START PROVIDED MATERIAL

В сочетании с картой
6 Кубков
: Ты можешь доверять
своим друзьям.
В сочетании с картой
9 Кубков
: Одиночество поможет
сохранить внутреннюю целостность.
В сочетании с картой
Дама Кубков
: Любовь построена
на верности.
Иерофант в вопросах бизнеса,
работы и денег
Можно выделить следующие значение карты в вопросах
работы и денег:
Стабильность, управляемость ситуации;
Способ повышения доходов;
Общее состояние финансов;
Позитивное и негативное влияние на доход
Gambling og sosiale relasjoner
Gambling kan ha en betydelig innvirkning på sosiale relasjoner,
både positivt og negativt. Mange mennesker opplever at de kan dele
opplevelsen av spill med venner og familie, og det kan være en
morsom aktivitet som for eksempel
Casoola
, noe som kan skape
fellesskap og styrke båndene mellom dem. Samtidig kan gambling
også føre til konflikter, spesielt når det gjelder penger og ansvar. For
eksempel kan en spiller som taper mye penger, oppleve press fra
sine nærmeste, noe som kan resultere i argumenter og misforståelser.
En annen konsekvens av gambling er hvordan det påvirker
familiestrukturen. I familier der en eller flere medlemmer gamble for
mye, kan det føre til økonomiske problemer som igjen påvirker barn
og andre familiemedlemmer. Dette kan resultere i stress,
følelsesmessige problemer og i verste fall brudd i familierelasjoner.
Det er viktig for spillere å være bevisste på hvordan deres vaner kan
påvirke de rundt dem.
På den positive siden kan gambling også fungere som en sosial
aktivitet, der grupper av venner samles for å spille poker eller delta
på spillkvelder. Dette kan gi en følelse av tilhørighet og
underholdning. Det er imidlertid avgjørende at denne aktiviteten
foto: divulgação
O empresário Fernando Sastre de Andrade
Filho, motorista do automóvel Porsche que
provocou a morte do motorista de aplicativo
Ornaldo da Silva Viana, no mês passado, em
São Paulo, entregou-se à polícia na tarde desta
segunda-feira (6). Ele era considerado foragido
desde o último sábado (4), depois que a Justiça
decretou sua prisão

END PROVIDED MATERIAL

• **BRIEF**:
Rewrite the listing above with every "Кубков" changed to "Чаш", leaving everything else as it is.

• **SOLUTION TO THE EXERCISE**:
В сочетании с картой
6 Чаш
: Ты можешь доверять
своим друзьям.
В сочетании с картой
9 Чаш
: Одиночество поможет
сохранить внутреннюю целостность.
В сочетании с картой
Дама Чаш
: Любовь построена
на верности.
Иерофант в вопросах бизнеса,
работы и денег
Можно выделить следующие значение карты в вопросах
работы и денег:
Стабильность, управляемость ситуации;
Способ повышения доходов;
Общее состояние финансов;
Позитивное и негативное влияние на доход
Gambling og sosiale relasjoner
Gambling kan ha en betydelig innvirkning på sosiale relasjoner,
både positivt og negativt. Mange mennesker opplever at de kan dele
opplevelsen av spill med venner og familie, og det kan være en
morsom aktivitet som for eksempel
Casoola
, noe som kan skape
fellesskap og styrke båndene mellom dem. Samtidig kan gambling
også føre til konflikter, spesielt når det gjelder penger og ansvar. For
eksempel kan en spiller som taper mye penger, oppleve press fra
sine nærmeste, noe som kan resultere i argumenter og misforståelser.
En annen konsekvens av gambling er hvordan det påvirker
familiestrukturen. I familier der en eller flere medlemmer gamble for
mye, kan det føre til økonomiske problemer som igjen påvirker barn
og andre familiemedlemmer. Dette kan resultere i stress,
følelsesmessige problemer og i verste fall brudd i familierelasjoner.
Det er viktig for spillere å være bevisste på hvordan deres vaner kan
påvirke de rundt dem.
På den positive siden kan gambling også fungere som en sosial
aktivitet, der grupper av venner samles for å spille poker eller delta
på spillkvelder. Dette kan gi en følelse av tilhørighet og
underholdning. Det er imidlertid avgjørende at denne aktiviteten
foto: divulgação
O empresário Fernando Sastre de Andrade
Filho, motorista do automóvel Porsche que
provocou a morte do motorista de aplicativo
Ornaldo da Silva Viana, no mês passado, em
São Paulo, entregou-se à polícia na tarde desta
segunda-feira (6). Ele era considerado foragido
desde o último sábado (4), depois que a Justiça
decretou sua prisão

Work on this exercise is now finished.